The results of kill-switch and sfGFP insertion into the genome proved the system and chosen sgRNA for the colicin gene is working. However, just a bit of GFP fluorescence could be seen by the eye after blue light use. This might be because very little GFP is produced from only one DNA copy of this construct. Thus,urther investigation needed to be done.

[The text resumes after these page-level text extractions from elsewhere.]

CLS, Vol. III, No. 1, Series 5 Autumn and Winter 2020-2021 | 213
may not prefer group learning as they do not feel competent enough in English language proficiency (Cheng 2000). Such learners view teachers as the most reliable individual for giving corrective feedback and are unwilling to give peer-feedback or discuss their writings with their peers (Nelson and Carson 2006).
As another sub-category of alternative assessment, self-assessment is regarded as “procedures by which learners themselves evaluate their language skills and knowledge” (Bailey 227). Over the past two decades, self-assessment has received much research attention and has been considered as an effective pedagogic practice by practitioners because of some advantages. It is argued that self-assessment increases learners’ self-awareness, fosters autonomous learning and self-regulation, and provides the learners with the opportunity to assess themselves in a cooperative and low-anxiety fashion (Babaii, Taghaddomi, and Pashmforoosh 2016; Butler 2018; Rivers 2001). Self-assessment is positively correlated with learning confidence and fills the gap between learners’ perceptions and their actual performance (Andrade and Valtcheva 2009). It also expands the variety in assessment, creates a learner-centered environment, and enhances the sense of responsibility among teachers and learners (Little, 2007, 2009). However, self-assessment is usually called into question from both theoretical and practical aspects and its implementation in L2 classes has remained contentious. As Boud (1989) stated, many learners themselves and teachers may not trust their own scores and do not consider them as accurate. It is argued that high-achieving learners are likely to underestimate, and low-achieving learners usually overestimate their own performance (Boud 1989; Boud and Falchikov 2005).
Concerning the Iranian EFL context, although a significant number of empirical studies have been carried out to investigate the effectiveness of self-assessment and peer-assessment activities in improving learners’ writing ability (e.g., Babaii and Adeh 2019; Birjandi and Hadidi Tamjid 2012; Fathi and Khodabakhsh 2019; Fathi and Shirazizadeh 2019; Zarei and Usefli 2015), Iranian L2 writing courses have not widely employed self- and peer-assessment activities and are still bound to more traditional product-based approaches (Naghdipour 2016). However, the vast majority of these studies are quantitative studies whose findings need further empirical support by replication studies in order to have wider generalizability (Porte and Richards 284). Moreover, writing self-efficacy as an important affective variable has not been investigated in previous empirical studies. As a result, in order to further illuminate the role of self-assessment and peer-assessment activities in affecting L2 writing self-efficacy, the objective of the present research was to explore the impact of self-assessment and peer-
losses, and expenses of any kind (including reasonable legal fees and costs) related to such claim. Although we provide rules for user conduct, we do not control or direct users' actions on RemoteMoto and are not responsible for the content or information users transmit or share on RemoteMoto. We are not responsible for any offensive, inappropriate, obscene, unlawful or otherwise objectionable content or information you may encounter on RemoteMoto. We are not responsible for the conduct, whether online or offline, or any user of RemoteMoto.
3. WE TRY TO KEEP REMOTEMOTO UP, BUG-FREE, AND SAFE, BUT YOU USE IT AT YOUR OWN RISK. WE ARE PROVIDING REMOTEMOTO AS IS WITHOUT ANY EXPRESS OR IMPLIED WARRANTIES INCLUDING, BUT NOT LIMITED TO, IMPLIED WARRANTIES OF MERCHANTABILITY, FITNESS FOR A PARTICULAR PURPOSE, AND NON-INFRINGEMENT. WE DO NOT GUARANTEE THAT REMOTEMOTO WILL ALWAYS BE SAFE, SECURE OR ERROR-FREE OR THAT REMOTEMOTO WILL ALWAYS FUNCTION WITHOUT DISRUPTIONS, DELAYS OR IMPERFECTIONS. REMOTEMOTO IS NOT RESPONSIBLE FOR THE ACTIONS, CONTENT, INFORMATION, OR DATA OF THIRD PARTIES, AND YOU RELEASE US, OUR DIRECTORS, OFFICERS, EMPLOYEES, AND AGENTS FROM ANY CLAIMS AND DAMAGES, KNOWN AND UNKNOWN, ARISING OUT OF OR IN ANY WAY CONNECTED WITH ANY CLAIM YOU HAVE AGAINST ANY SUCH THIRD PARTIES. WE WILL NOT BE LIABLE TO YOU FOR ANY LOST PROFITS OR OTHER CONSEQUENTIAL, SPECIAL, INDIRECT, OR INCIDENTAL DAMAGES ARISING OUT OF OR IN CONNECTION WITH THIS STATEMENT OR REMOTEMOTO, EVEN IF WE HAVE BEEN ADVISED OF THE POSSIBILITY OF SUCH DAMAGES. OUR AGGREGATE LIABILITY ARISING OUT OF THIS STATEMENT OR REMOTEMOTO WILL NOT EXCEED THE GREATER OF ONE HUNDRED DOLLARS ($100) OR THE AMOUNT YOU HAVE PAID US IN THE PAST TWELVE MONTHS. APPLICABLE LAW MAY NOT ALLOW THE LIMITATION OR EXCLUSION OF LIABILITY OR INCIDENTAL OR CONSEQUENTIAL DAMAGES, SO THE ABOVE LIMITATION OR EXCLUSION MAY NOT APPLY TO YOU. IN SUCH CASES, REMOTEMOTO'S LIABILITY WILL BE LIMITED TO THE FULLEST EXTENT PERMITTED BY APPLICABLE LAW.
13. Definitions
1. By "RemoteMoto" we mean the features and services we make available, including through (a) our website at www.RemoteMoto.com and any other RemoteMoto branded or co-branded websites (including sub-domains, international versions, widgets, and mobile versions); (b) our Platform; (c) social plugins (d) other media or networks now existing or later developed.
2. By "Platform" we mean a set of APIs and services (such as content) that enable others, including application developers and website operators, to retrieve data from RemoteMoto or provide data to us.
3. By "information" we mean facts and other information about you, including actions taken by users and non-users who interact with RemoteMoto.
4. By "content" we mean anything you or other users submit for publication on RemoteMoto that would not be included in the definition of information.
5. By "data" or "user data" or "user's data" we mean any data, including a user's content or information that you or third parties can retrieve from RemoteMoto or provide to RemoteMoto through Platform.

The amount of colonies raised after several tries to generate tyrP and adhE genes knockouts lead to two possible explanations. Firstly, there was a huge possibility that chosen sgRNA is incapable to properly lead Cas9 endonuclease to a particular genomic site and causing double-strand break. This lead to almost all bacteria surviving even if they have Cas9 and gene-specific sgRNA inside. Second possible explanation would be that those two genes are too important for bacteria surveillance, so either it escapes double strand break occurrence, or it dies because of nonfunctional gene creation after successful genomic recombineering.

Cycle 4

Design

After taking earlier mentioned considerations together, we decided to design new sgRNA for adhE and tyrP genes to test whether our previously designed sgRNA are truly inefficient or can not be created mutants of tyrP and adhE genes knockouts. Moreover, as GFP levels from colonies with genomic insertion of its construct did not generate any clear fluorescence, we looked deeper into the pattern of genome wide E. coli transcriptional map [27]. From the literature and consultation with our advisor Inga Songailienė, we have chosen another genomic target for metabolic pathway insertion. nupG gene is responsible for broad-specific nucleoside permease synthesis.

Build

nupG specific sgRNA have been selected by CRISPOR [22] tool. Recombination template created by three steps PCR with long overhangs.

Test

GFP, linked 4CL-CHS, TAL and CHI genes have been inserted into nupG and colicin genes. tyrP, adhE knockouts have not been obtained.

Learn

From GFP fluorescence measurements we have learned that nupG it is transcriptionally more active. Also, we have found out that our designed primers pair for the third PCR round of recombination template creation for insertion into nupG gene are not suitable. These primers do not generate any PCR product as they probably do not anneal to the genomic DNA. This might be because of some nucleotides variation in the nupG gene in the Nissle genome. In order to evade this problem firstly for genomic editing chosen gene should be sequenced and only after that all over needed DNA constructs should be designed.